В самом срубе банном щелей не было. Не просматривались. Подогнали они тогда бревнышко к бревнышку на совесть. И законопатили — мышке не подкопаться. Конечно, нижний венец позади каменки и под полком, под его нарами, сгнил, но ведь и то не рассыпался прахом, а только сплющился как бы.
Квадратное маленькое окошко прежде состояло из четырех стеклышек, два из которых теперь выбиты и заткнуты — одно травой, то есть сеном сухим, другое — ничем не заткнуто. И все-таки два-то замурзанных звенышка в раме держались — и это с тех самых родительских времен! — и создавали своим наличием некий даже уют.
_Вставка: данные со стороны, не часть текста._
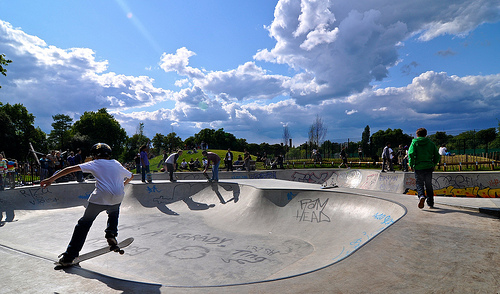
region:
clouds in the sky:
[165, 53, 264, 123]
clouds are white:
[158, 51, 268, 121]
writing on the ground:
[172, 220, 275, 276]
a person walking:
[404, 128, 441, 210]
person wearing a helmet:
[91, 139, 112, 154]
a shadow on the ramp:
[181, 193, 212, 215]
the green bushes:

К подоконнику присохла старая, отбеленная мочалка из рогожи. На чистой широкой лавке, на которой еще до войны Иван Лукич своим перочинным, первым по счету ножичком неприличное слово вырезал, сейчас на этой лавке стояли пустая поллитра из-под водки, а также консервная банка из-под ставриды в томате. Крошек или других «съедобных» следов трапезы не отмечалось. «Должно, мышки подчистили», — почему-то пришло в голову.
Присел Почечуев на незанятый край лавки, предварительно сдунув с нее пыль и проведя по дереву ладонью. И тут взгляд его устремился чуть вверх, туда, в самое темное место, где почти под самый потолок поднимались две коричневые от березовой заварки ступени, ведущие на полок.
«Вот, значит, где моя родительница преставилась... В каком помещении неказистом. Прежде-то здесь будто все покрупней выглядело, посолидней. А сейчас... Да разве бы он позволил сейчас сунуть ее в такое место?!»
В голове неприятно зашумело. Как тогда, перед болезнью... И вдруг Ивана Лукича как бы шатнуло туда, на черные доски прокопченного ложа, бросило! Стукнулся Почечуев коленями о ступеньку, обхватил холодные доски, прижился к ним лицом. Минут пять не отрывался, сопел, даже как бы плакал... И все ж таки встрепенулся, опомнился.